2 Tahun UU KIP, Masih Ada Sekolah yang Bandel
Jakarta Undang-undang Keterbukaan Informasi Publik (KIP) sudah 2 tahun berjalan. Namun masih ada sekolah yang membandel dengan tidak memberikan keleluasaan pihak-pihak tertentu dalam mengakses aliran dan biaya operasional sekolah (BOS) dan biaya operasional pendidikan (BOP).
"Putusan informasi yang menyatakan bahwa Anggaran Pendapatan Belanja Sekolah (APBS) yang detail, realisasi informasi publik termasuk bukti-bukti transaksi. Makanya ada bukti surat pertanggung jawaban (SPJ)," ujar peneliti Indonesia Corruption Watch (ICW), Febri Hendri, di kantor ICW, Kalibata, Jakarta Selatan, Kamis (17/5/2012).
Keterbukaan informasi di sekolah penting sebab ada beberapa kasus korupsi dana BOS. Misalnya saja terdapat penggelembungan harga dalam pembelian alat tulis kantor (ATK), atau dalam pembayaran honor guru dan fotokopi naskah.
"Karena banyak ortu murid yang kritis itu misal itu tidak ada angaran. Nanti diambil dari pembelian kertas, dan segala macam karena ortu murid mempertanyakan hal itu. Terkadang sikap orangtua yang kritis malah mendapat balasan dengan intimidasi terhadap anak, atau pun gurunya," imbuh Febri.

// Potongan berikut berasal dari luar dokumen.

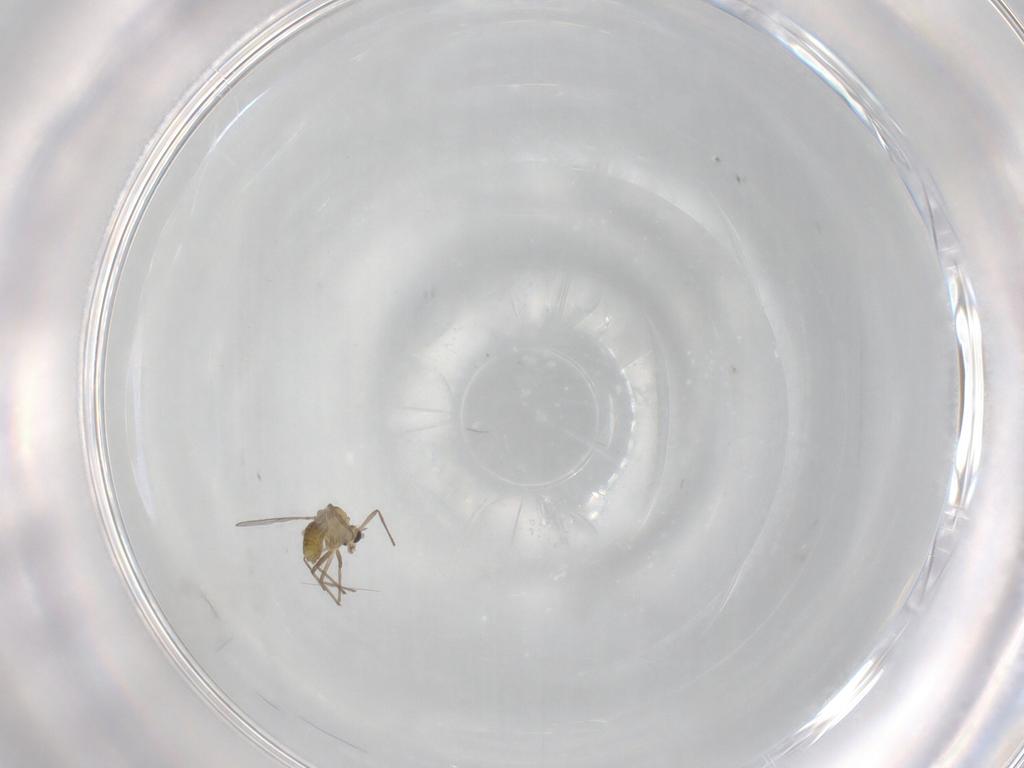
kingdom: Animalia
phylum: Arthropoda
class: Insecta
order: Diptera
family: Chironomidae
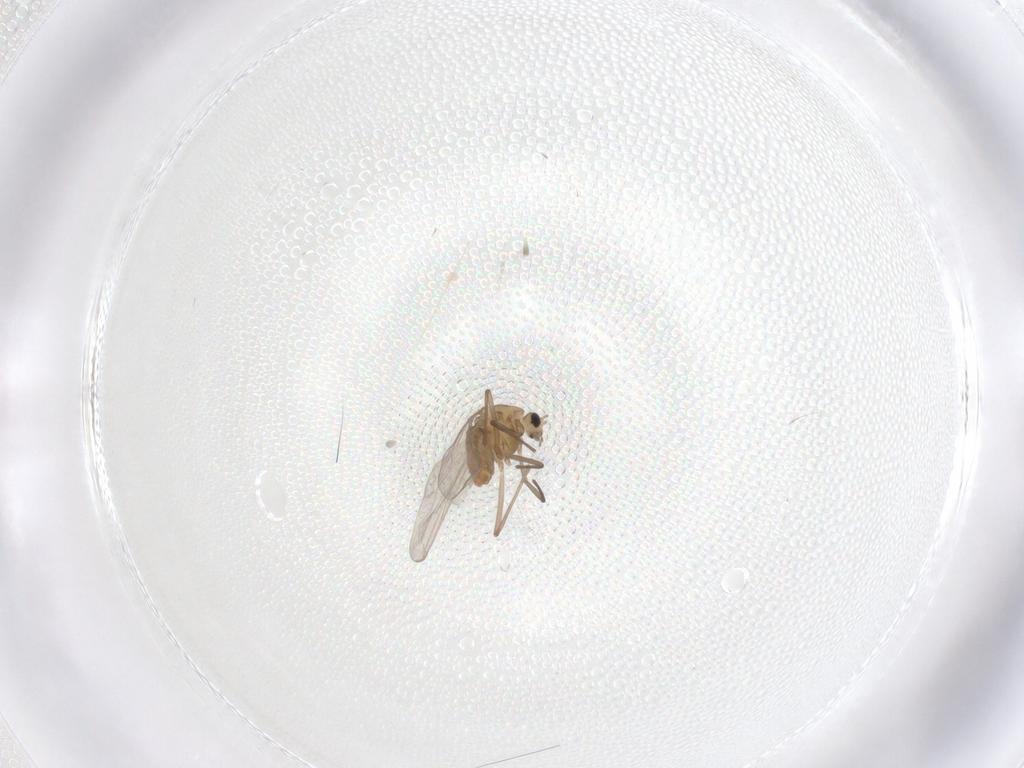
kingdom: Animalia
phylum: Arthropoda
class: Insecta
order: Diptera
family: Chironomidae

Dalam kesempatan yang sama, Longga Raja Guguk, salah seorang guru SMP menyebut dirinya pernah mendapat intimidasi lantaran pernah memberikan pernyataan ke media terkait penggunan BOS yang tak sesuai peruntukannya. Padahal hal itu dilakukan dia demi memperbaiki keadaan sekolah.

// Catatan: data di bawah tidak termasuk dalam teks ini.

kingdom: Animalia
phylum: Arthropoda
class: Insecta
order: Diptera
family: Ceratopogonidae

"Penggunaan BOS itu, guru tidak pernah diperbolehkan melihat transparansi aliran dana bos," keluh Longga.
Jika semua berjalan sesuai aturan, Longga yakin kualitas pendidikan akan meningkat. Menurut dia, sesuai PP No 74 tahun 2008 pasal 45 ayat 1 dan 2 serta petunjuk teknis dari Kadis Pendidikan DKI Jakarta No 13 tahun 2010 pasal 8 ayat 2e, guru memiliki hak mengakses keuangan sekolah.

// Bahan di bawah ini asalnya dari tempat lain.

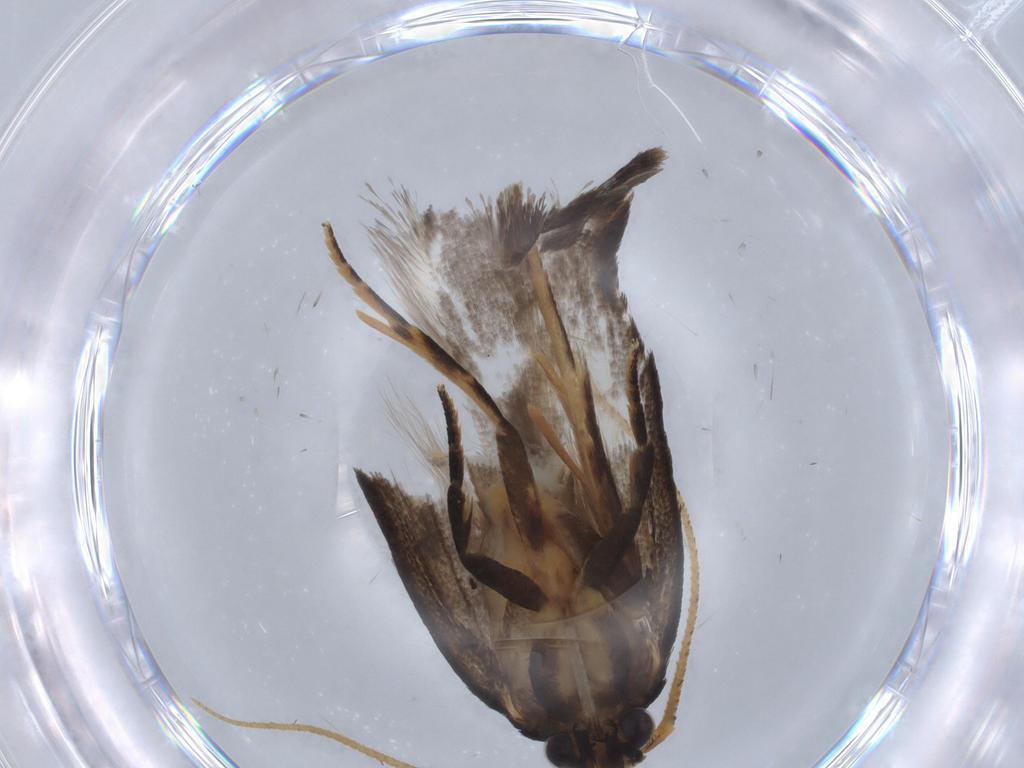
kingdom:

"Dari organisasi Forum Musyawarah Guru Jakarta (FGMJ) dan Federasi Ikatan Guru seluruh Indonesia (FSGI), tuntutan kita supaya ada transparasi dana BOS dan sekolah dijadikan benteng kejujuran. Padahal dunia pendidikan itu mengajatkan kejujuran. Bagaimana mau jujur kalau di tiap sekolah masih ada stempel palsu dan kwitansi palsu.Apakah harus begini dunia pendidikan," gugat Longga.
Dijelaskan dia, keinginan para guru adalah sama yakni tindak tuntas permasalahan transparansi BOS. Dia berharap semua guru punya keberanian dalam menegakkan transparansi BOS.
"Keinginan saya, benar terwujud pendidikan benteng kejujuran. Kedua kami mohon semua guru ada keberanian. Guru setidaknya mengetahui UU, dan terakhir kejujuran dari pengelola sekolah, di seluruh Indonesia," paparnya.
Dia berharap DKI bisa menjadi barometer untuk daerah lain dalam transparansi keuangan sekolah. "Sebab Jakarta itu ibukota," kata Longga.